- **What you have to do**:
Using the records below, filter out every line that lacks "Unique" and copy the rest.

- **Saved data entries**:
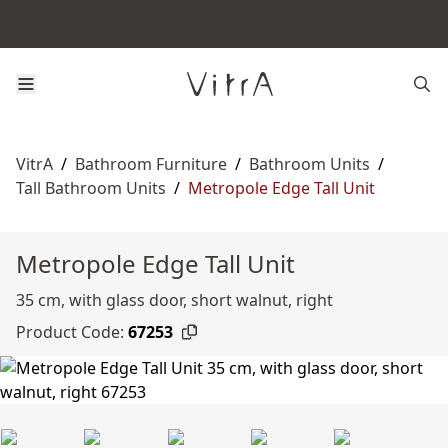
VitrA
/
Bathroom Furniture
/
Bathroom Units
/
Tall Bathroom Units
/
Metropole Edge Tall Unit
Metropole Edge Tall Unit
35 cm, with glass door, short walnut, right
Product Code:
67253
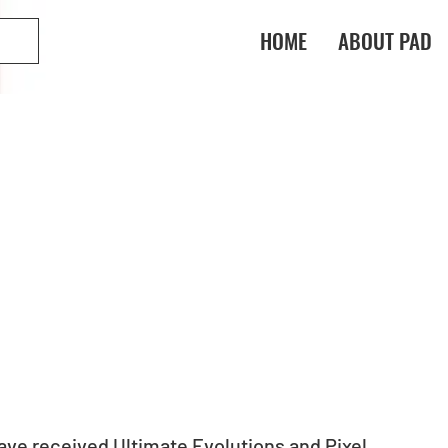
HOME
ABOUT PAD
ve received Ultimate Evolutions and Pixel 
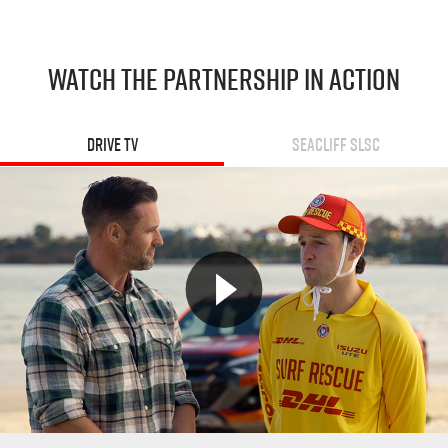
WATCH THE PARTNERSHIP IN ACTION
Drive TV
Seacliff SLSC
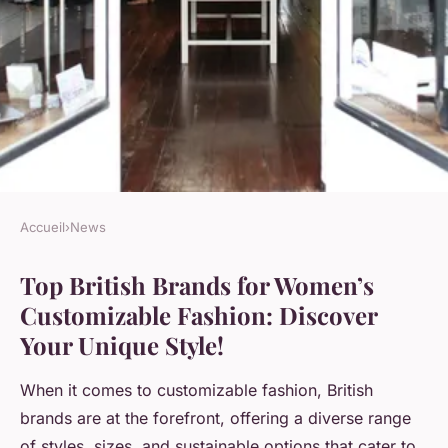
Accueil
›
News
NEWS
Top British Brands for Women’s
Top British Brands for
Customizable Fashion: Discover
Women"s Customizable
Your Unique Style!
Fashion: Discover Your Unique
Style!
When it comes to customizable fashion, British
brands are at the forefront, offering a diverse range
Sohan
•
21 novembre 2024
•
6 min de lecture
of styles, sizes, and sustainable options that cater to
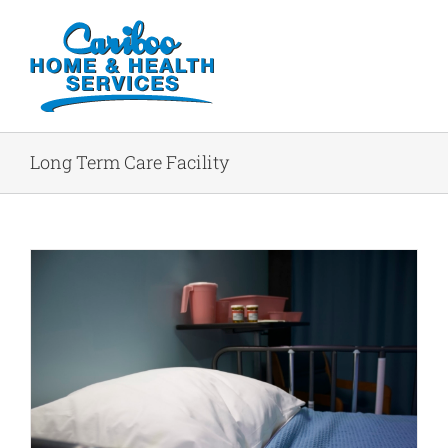
Long Term Care Facility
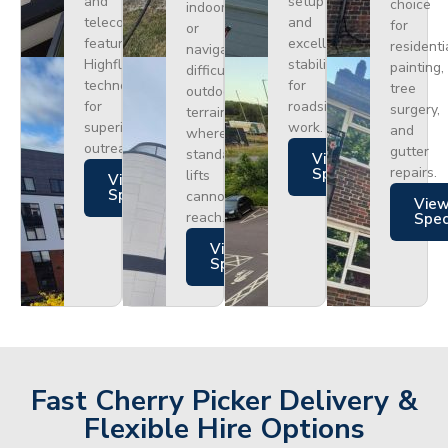
and
setup
choice
indoors
telecoms,
and
for
or
featuring
excellent
residenti
navigating
Highflex
stability
painting,
difficult
technology
for
tree
outdoor
for
roadside
surgery,
terrain
superior
work.
and
where
outreach.
gutter
standard
Views
repairs.
Specs
lifts
Views
Specs
cannot
Vie
reach.
Spe
Views
Specs
Fast Cherry Picker Delivery &
Flexible Hire Options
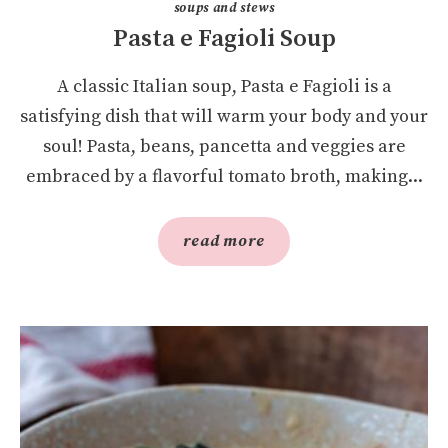
soups and stews
Pasta e Fagioli Soup
A classic Italian soup, Pasta e Fagioli is a
satisfying dish that will warm your body and your
soul! Pasta, beans, pancetta and veggies are
embraced by a flavorful tomato broth, making...
read more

- **Exercise result**:
Your Unique Style!
Fashion: Discover Your Unique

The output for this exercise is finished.